With telecommunications firms and handset makers pushing towards high-speed 4G LTE networks, Qualcomm's chip technology is perfectly positioned, analysts say.
Goldman Sachs analyst Simona Jankowski, for example, expects Qualcomm to reiterate its expectations for double-digit top and bottom-line growth during its analyst event.
Key catalysts, she explained in a recent note, include the shift from second-generation to 3G and 4G networks, as well as the growing proliferation of smartphones.
"We expect the upbeat tone from the company's recent earnings call to continue," she said.
Speaking during the company's recent fourth-quarter earnings call, Qualcomm CEO Paul Jacobs cited "continued deployment of advanced network technologies" as one of the company's key growth drivers.
Specifically, the CEO pointed to data from the Global Mobile Suppliers Association highlighting the expansion of next-generation networks. According to the GSA, he said, there are now 152 HSPA+ and 35 LTE commercial networks throughout the globe.
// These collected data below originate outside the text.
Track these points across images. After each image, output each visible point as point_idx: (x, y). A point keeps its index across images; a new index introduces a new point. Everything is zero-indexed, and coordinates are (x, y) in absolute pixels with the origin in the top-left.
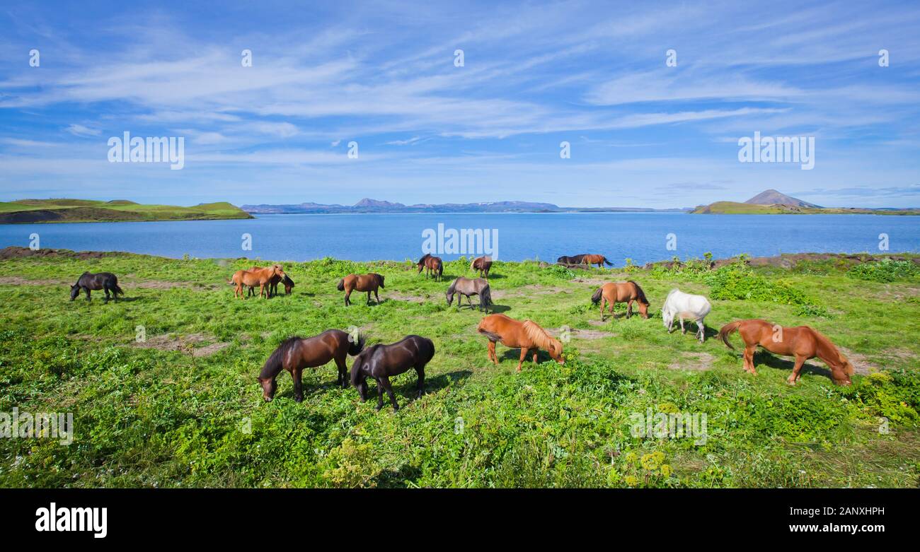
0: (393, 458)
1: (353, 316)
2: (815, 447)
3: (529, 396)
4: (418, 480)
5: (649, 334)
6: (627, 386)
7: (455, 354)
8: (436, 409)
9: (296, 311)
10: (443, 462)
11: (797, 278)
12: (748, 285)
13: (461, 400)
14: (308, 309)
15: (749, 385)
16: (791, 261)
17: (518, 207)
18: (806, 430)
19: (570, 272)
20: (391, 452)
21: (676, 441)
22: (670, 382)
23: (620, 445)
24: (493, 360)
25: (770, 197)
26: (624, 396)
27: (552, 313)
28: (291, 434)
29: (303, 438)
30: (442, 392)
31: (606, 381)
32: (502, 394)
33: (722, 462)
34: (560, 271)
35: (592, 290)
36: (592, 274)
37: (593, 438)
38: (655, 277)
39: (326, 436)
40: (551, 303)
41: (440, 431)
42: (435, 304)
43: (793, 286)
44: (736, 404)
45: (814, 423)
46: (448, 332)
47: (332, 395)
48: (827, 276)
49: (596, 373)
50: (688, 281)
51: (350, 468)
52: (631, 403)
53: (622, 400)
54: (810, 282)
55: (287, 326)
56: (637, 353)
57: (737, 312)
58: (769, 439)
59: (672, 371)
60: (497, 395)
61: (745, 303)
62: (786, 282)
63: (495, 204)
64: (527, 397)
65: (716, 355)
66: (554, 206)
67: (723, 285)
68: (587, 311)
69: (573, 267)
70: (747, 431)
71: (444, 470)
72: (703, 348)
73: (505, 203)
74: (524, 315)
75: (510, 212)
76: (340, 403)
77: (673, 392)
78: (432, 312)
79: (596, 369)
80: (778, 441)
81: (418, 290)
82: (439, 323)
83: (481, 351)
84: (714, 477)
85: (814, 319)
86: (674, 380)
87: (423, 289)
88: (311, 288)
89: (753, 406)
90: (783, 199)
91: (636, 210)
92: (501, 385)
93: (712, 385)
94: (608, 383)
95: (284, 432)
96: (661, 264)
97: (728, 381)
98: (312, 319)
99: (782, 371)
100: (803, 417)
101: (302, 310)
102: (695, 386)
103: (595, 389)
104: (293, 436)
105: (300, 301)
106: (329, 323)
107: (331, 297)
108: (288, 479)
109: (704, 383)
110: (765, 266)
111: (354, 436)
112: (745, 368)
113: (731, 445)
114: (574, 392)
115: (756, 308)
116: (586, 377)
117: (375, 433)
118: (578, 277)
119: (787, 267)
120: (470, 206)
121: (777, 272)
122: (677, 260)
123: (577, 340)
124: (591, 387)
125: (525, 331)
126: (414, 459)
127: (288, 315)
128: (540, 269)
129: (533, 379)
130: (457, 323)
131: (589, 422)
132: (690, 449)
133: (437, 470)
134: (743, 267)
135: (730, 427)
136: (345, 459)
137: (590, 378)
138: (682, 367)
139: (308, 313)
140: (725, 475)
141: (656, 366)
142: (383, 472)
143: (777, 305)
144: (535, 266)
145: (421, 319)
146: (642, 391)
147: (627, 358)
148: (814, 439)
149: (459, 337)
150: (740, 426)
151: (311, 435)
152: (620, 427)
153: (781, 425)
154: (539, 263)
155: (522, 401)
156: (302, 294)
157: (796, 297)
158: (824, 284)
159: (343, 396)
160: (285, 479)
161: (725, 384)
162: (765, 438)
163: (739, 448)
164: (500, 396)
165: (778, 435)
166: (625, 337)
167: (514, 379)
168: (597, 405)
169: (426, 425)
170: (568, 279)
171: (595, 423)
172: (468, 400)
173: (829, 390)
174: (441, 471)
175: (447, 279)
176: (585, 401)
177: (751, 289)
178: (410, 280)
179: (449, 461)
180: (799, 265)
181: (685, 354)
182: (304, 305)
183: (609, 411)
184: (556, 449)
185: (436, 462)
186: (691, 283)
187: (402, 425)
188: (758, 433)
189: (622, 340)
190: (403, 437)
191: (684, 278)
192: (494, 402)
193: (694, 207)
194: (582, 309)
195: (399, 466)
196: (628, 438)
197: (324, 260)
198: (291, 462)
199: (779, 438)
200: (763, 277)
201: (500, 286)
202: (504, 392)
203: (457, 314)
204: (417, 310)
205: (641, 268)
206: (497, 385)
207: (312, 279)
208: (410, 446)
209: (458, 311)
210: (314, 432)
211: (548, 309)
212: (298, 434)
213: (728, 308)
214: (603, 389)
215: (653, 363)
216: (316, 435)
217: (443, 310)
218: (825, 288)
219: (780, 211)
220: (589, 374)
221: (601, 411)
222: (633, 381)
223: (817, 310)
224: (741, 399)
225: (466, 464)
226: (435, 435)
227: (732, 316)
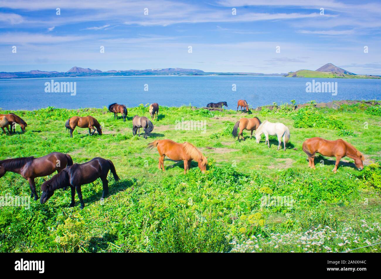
0: (99, 230)
1: (68, 145)
2: (341, 205)
3: (184, 189)
4: (115, 241)
5: (258, 149)
6: (243, 179)
7: (136, 166)
8: (125, 200)
9: (29, 142)
10: (131, 230)
11: (340, 114)
12: (315, 119)
13: (141, 193)
14: (37, 141)
15: (311, 175)
16: (338, 105)
17: (178, 72)
18: (337, 196)
19: (211, 113)
20: (97, 226)
21: (269, 208)
22: (269, 176)
23: (238, 213)
24: (162, 169)
25: (330, 68)
26: (241, 185)
27: (199, 139)
28: (31, 219)
29: (39, 221)
30: (129, 189)
31: (231, 177)
32: (167, 188)
33: (294, 217)
34: (204, 113)
35: (224, 124)
36: (225, 114)
37: (222, 211)
38: (263, 115)
39: (55, 220)
40: (198, 133)
41: (128, 213)
42: (123, 135)
43: (337, 119)
44: (303, 186)
45: (341, 192)
46: (132, 152)
47: (57, 194)
48: (355, 113)
49: (225, 173)
50: (282, 117)
51: (71, 236)
52: (246, 189)
53: (240, 188)
54: (347, 117)
55: (24, 152)
56: (250, 161)
57: (308, 135)
58: (318, 203)
59: (270, 169)
60: (164, 189)
61: (312, 129)
62: (334, 117)
63: (163, 70)
64: (183, 189)
65: (295, 159)
66: (202, 71)
67: (301, 119)
68: (221, 136)
69: (213, 109)
70: (307, 200)
71: (132, 235)
72: (288, 156)
73: (170, 69)
74: (181, 140)
75: (173, 76)
76: (62, 200)
77: (269, 181)
78: (121, 140)
79: (225, 170)
80: (323, 203)
81: (112, 126)
82: (126, 147)
83: (154, 163)
84: (288, 225)
85: (347, 137)
86: (271, 175)
87: (115, 126)
88: (39, 127)
89: (312, 186)
90: (336, 69)
91: (252, 74)
92: (166, 183)
93: (291, 176)
94: (232, 178)
95: (26, 219)
96: (267, 107)
97: (300, 173)
98: (40, 147)
99: (328, 166)
100: (336, 189)
101: (33, 142)
102: (282, 178)
103: (224, 182)
104: (32, 220)
105: (32, 136)
106: (53, 150)
107: (53, 133)
108: (31, 247)
109: (287, 175)
110: (324, 108)
111: (73, 218)
112: (309, 166)
113: (299, 208)
114: (212, 185)
115: (317, 132)
116: (219, 175)
117: (86, 216)
118: (216, 116)
119: (335, 108)
120: (146, 71)
121: (330, 111)
122: (276, 105)
123: (214, 154)
124: (222, 181)
125: (184, 149)
126: (112, 229)
127: (24, 145)
128: (192, 111)
129: (187, 179)
130: (138, 146)
131: (220, 202)
132: (277, 212)
133: (127, 235)
134: (313, 108)
135: (299, 198)
136: (67, 231)
137: (221, 176)
138: (275, 167)
139: (37, 144)
140: (294, 223)
141: (261, 168)
142: (93, 238)
143: (329, 130)
144: (189, 109)
145: (113, 145)
146: (252, 182)
147: (244, 164)
148: (341, 201)
149: (139, 155)
150: (304, 197)
151: (45, 219)
152: (238, 203)
153: (325, 195)
154: (191, 107)
155: (180, 192)
156: (33, 131)
157: (339, 125)
158: (353, 118)
159: (64, 195)
160: (30, 247)
161: (298, 175)
162: (317, 202)
163: (303, 209)
164: (166, 190)
165: (323, 200)
166: (244, 152)
167: (174, 179)
168: (225, 192)
169: (119, 209)
170: (209, 118)
171: (224, 202)
172: (146, 193)
173: (350, 175)
174: (130, 236)
175: (131, 119)
176: (218, 190)
177: (316, 121)
178: (106, 120)
179: (134, 230)
180: (342, 107)
181: (277, 160)
182: (35, 138)
183: (233, 194)
184: (200, 218)
185: (126, 230)
186: (283, 118)
187: (104, 210)
188: (313, 200)
189: (241, 153)
190: (104, 217)
191: (280, 116)
192: (162, 194)
193: (287, 73)
194: (218, 135)
195: (103, 234)
196: (242, 209)
197: (47, 109)
198: (32, 236)
199: (323, 201)
200: (323, 114)
201: (166, 122)
202: (169, 187)
203: (138, 141)
204: (111, 139)
205: (255, 110)
206: (164, 183)
207: (39, 122)
208: (109, 222)
209: (138, 139)
210: (47, 217)
211: (196, 136)
212: (36, 219)
213: (303, 132)
214: (229, 182)
215: (259, 166)
216: (48, 219)
217: (128, 138)
218: (354, 120)
219: (334, 77)
220: (221, 174)
221: (228, 195)
222: (247, 177)
223: (349, 132)
224: (306, 182)
225: (145, 230)
226: (125, 215)
227: (305, 137)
Within its processor family, Qualcomm supports both LTE and HSPA+, which delivers 4G speeds over mobile broadband.
The firm, however, has also been winning plaudits for its 4G baseband chipset, which converts radio signals into sound and data for mobile devices.
"You can have a single chip which supports multi-mode, therefore a 3G chip that also supports GSM and the progression to 4G/LTE," Vijay Rakesh, an analyst at Sterne Agee, said in an interview. "It will also support the local China standard, which is TD-SCDMA."
In particular, Rakesh sees Qualcomm's new 28-nanometer Krait technology as a major growth driver.
"The 28-nanometer chips offer 3G-4G-GSM on one piece of silicon and can offer a more cost-effective solution for handset OEMs looking to produce phones for multiple protocols and geographies," he said.
Specifically, according to Rakesh, Krait will help Qualcomm open up a "virtually untapped" market for the firm in China.
"We expect Qualcomm to emphasize its significant competitive advantage in its move to 28-nanometer," added Goldman's Jankowski.
"As well as its support of all air interface standards (including all LTE frequency bands) and the highest level of integration (app processor, graphics, baseband, connectivity management) on its 28 nanometer portfolio in 2012."
Speaking during the earnings call, Jacobs said that Qualcomm had sampled the industry's firm integrated application processor and multimode LTE platform for handsets.
A pioneer of the CDMA wireless standard, Qualcomm's reputation as a wireless innovator is unquestioned, although the company's latest project looks set to raise eyebrows.
Last week, Qualcomm acquired the technology and other assets of HaloIPT, a company that builds wireless charging technology for electric vehicles.
HaloIPT touts a technology called "inductive power transfer" as the next big thing, using magnetic resonance to transfer power from a transmitting pad on the ground to a receiving pad on an electric car.
Qualcomm clearly sees future upside in wireless car charging, even though the technology is still in its relative infancy.
"We see the expansion of connectivity as a growth driver for our business," explained Jacobs recently, hinting at a world where Qualcomm's chips are found in weird and wonderful places.
"We believe in an Internet of everything where we'll be surrounded by an increasing amount of connected devices." Shares of Qualcomm, which competes with Broadcom, Nokia and Texas Instruments , have risen almost 16 percent this year.